# Image Classification

모델이 데이터를 효율적으로 학습할 수 있도록 구현해보는게 목적입니다.

* Data augmentation을 이용해 오버피팅을 방지해봅시다.

기본적인 머신러닝 작업과정은 아래와 같습니다.

1. Examine and understand data
2. Build an input pipeline
3. Build the model
4. Train the model
5. Test the model
6. Improve the model and repeat the process

* 모델 완성 후 평가 지표에 따라서 모델을 평가해 봅시다.

## Project 설명
### Task
* 적은 수의 강아지와 고양이 사진을 이용해 classification을 진행해보자.
* 주어진 데이터를 Augmentation 하는 법과 딥러닝 트레이닝 과정을 구현해 보는것이 목표입니다.
* 데이터셋은 학습 데이터엔 강아지, 고양이 이미지 1000장이 있고, 테스트용 데이터에는 각각 500장씩 주어져있습니다.
    * 트레이닝 시 image size 조절해 사용

### Baseline
* 기본적으로 사용하는 Convolution layers를 구성해 사용해보자.
* 오버피팅을 방지하기 위한 다양한 방법들을 사용해보자.
    * Data Augmentation, Dropout, Batch Normalization
* Training
* Evaluation
    * 모델의 정확도와 크기를 이용해 점수를 제공하는 메트릭으로 평가해보자.

### Import packages

* 우리가 사용할 packages 를 import 하는 부분 입니다.
* 필요에 따른 packages를 선언합니다.
* 모델 저장을 위해서 구글 드라이브를 마운트해줍니다.

In [1]:
import torch
import torch.nn as nn
import torch.optim as optim
from torch.optim import lr_scheduler
from torch.utils.data import DataLoader
import torchvision
from torchvision import datasets, models, transforms

import os
import requests
import zipfile
import time
import copy
import numpy as np
import matplotlib.pyplot as plt

In [2]:
use_colab = False
assert use_colab in [True, False]

### 데이터셋 다운로드

* 해당 데이터는 개와 고양이 데이터로 구성되어 있습니다.

In [3]:
if use_colab:
    root_path = './'
else:
    root_path = 'data/'
def download_and_extract(url, dest_path):
    # 파일 이름 추출
    filename = url.split('/')[-1]
    file_path = os.path.join(dest_path, filename)

    # 파일이 이미 존재하지 않는 경우 다운로드
    if not os.path.exists(file_path):
        response = requests.get(url)
        with open(file_path, 'wb') as file:
            file.write(response.content)

════════

▶ _과제 목표_:
위에 실린 이미지 분류 실습 글을 마지막 줄 다음부터 이어서 써 주세요.

════════

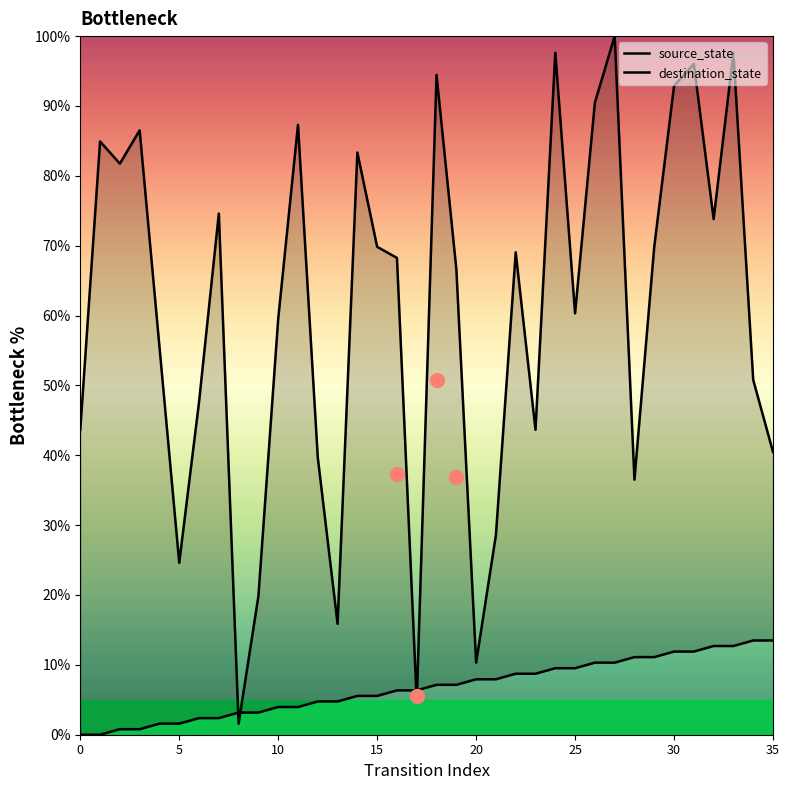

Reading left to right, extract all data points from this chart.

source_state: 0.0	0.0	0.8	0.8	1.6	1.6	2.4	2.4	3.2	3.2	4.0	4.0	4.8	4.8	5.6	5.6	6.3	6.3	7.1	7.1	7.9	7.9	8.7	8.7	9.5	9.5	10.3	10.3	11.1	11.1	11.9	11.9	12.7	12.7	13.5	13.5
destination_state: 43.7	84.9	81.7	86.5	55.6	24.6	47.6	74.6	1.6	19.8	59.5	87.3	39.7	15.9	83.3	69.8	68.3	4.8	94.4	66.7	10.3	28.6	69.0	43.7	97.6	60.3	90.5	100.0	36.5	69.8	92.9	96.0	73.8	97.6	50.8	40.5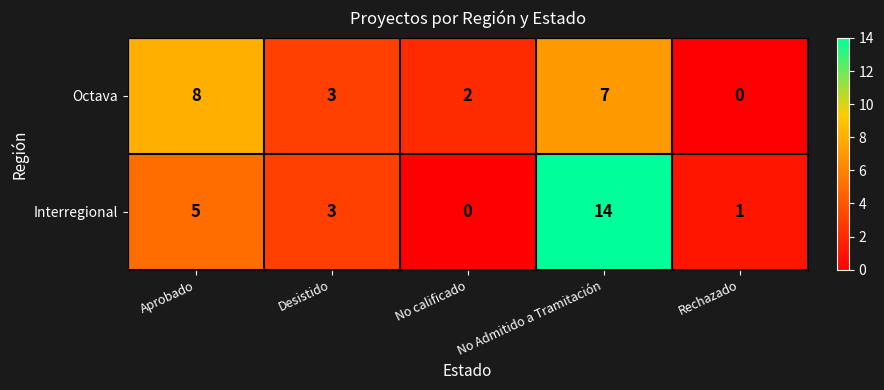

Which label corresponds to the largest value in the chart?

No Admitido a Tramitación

════════

▶ _과제 결과_:
    # 파일이 zip 파일인 경우 압축 해제
    if file_path.endswith('.zip'):
        with zipfile.ZipFile(file_path, 'r') as zip_ref:
            zip_ref.extractall(dest_path)

# 사용 예시
_URL = 'https://storage.googleapis.com/mledu-datasets/cats_and_dogs_filtered.zip'
download_and_extract(_URL, root_path)

### cats_and_dogs_filtered
* |__ train
    * |______ cats: [cat.0.jpg, cat.1.jpg, cat.2.jpg ....]
    * |______ dogs: [dog.0.jpg, dog.1.jpg, dog.2.jpg ...]
* |__ validation
    * |______ cats: [cat.2000.jpg, cat.2001.jpg, cat.2002.jpg ....]
    * |______ dogs: [dog.2000.jpg, dog.2001.jpg, dog.2002.jpg ...]

# 데이터셋 설정
* 다운로드 받은 데이터셋에 대한 경로를 이용하여, 데이터를 이용할 준비를 진행합니다.

In [4]:
if use_colab:
    PATH = '/content/cats_and_dogs_filtered'
else:
    PATH = 'data/cats_and_dogs_filtered/'
train_dir = os.path.join(PATH, 'train')
validation_dir = os.path.join(PATH, 'validation')

In [5]:
# directory with our training cat pictures
train_cats_dir = os.path.join(train_dir, 'cats')

# directory with our training dog pictures
train_dogs_dir = os.path.join(train_dir, 'dogs')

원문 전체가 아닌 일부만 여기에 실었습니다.